:: Passage to read ::
Anonymous wrote:
Anonymous wrote:
Anonymous wrote:
Anonymous wrote:
Anonymous wrote:Great parent letters, IMO (not a high school parent, so no dog in this fight)
Starts off reasonable then quickly goes off the rails.
“
You lied to me!”
She completely went off the rails, IMO. Honestly, of everything coming across the desk of someone in student services, this is SO, SO low on the priority list. It actually pisses me off to think of the valuable time wasted across the county t
o “investigate” this clerical error.
But it's not a clerical error.
The emails make it clear that the notices were withheld to protect the feelings of the students who didn't get it. And now three schools are involved - same story. Think that is coincidence? Of course it isn't:
"We’re all supposed to believe that three Fairfax schools had the exact same screw-up where all the different principals did their part, but the staff messed up and didn't give that to the students?" one mom said.
A Richmond law firm is conducting an independent review looking to find exactly what happened and how it took place. The Virginia attorney general is also investigating all Fairfax County Public Schools.
I'm glad the AG is doing a county-wide sweep. You TJ apologists can keep yelling that it's a commendation only or a clerical error but the fact is that the Virginia Human Rights statute may have been violated - this will be especially so if it turns out that the students who should have received the notification are asians and the ones "protected" from the knowledge are not.
What the e-mails make clear is that the Director of Student Services
told the parent that that's why the letters were withheld. The school's principal signed them and put them on his desk within 48 hours of having received them - you don't do that if your school's policy is going to be to somehow decide to withhold them.
They sat on his desk for nearly a month, and then all of a sudden they were distributed a week BEFORE any of this stuff came to light. It's not like someone complained and THEN he distributed them - indeed, if he had never done it, this may have never become a story.
Based on that chain of events, I don't know how you come to any other conclusion than that he forgot to do it, and then realized they were still undistributed and got them out. Ms. Yashar's readout of the phone call suggests strongly to me that he was scrambling for a reason why they went unsent for a month - and that's where he gets caught up trying to save his rear end with the "equity" and "feelings" crap when all he had to do was apologize. When I say "he lied to her", that's what I mean, and I don't think it's honestly up for discussion at this point.

:: Check your understanding ::
a - Print the thread's text between "I'm glad the" and "knowledge are not.", inclusive.
b - According to the thread, who is conducting the independent review of what happened?
c - Summarize the thread in two sentences.

:: Dataset extract ::
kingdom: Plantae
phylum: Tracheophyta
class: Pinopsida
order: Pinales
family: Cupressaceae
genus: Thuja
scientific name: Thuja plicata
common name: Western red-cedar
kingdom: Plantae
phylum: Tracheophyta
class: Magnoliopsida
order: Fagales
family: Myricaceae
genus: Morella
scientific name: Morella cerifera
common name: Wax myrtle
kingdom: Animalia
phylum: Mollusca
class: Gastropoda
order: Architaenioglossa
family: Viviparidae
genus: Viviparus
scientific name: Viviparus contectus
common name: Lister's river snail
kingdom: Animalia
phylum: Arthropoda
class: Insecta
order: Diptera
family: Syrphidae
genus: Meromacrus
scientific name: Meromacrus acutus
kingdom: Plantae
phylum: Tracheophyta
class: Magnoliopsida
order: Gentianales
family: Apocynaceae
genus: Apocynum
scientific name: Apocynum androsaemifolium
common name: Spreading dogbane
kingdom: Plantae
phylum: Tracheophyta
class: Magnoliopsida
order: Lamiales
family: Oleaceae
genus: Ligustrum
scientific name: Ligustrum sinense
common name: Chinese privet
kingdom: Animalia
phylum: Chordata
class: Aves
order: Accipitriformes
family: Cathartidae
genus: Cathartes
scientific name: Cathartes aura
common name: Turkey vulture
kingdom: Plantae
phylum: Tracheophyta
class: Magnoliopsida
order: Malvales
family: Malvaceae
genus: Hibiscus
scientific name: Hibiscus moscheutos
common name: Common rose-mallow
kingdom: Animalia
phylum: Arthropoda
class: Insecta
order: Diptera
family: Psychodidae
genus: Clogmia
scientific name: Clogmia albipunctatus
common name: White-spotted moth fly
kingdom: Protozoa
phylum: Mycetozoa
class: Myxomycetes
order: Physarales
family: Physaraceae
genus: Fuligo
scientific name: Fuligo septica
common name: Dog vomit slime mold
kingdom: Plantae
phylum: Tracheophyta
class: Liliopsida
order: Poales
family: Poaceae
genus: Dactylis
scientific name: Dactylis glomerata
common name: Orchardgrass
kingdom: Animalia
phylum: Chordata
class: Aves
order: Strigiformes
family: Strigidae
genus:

:: Solved problems ::
a -
I'm glad the AG is doing a county-wide sweep. You TJ apologists can keep yelling that it's a commendation only or a clerical error but the fact is that the Virginia Human Rights statute may have been violated - this will be especially so if it turns out that the students who should have received the notification are asians and the ones "protected" from the knowledge are not.

b - A Richmond law firm.

c - One poster argues that the notices were withheld to protect the feelings of students who didn't receive them, noting that three schools are involved and that the Virginia attorney general is investigating all Fairfax County Public Schools. Another poster counters that the principal signed the letters within 48 hours, that they then sat on the Director of Student Services' desk for nearly a month before being distributed, and that he most likely forgot them and then lied about the reason.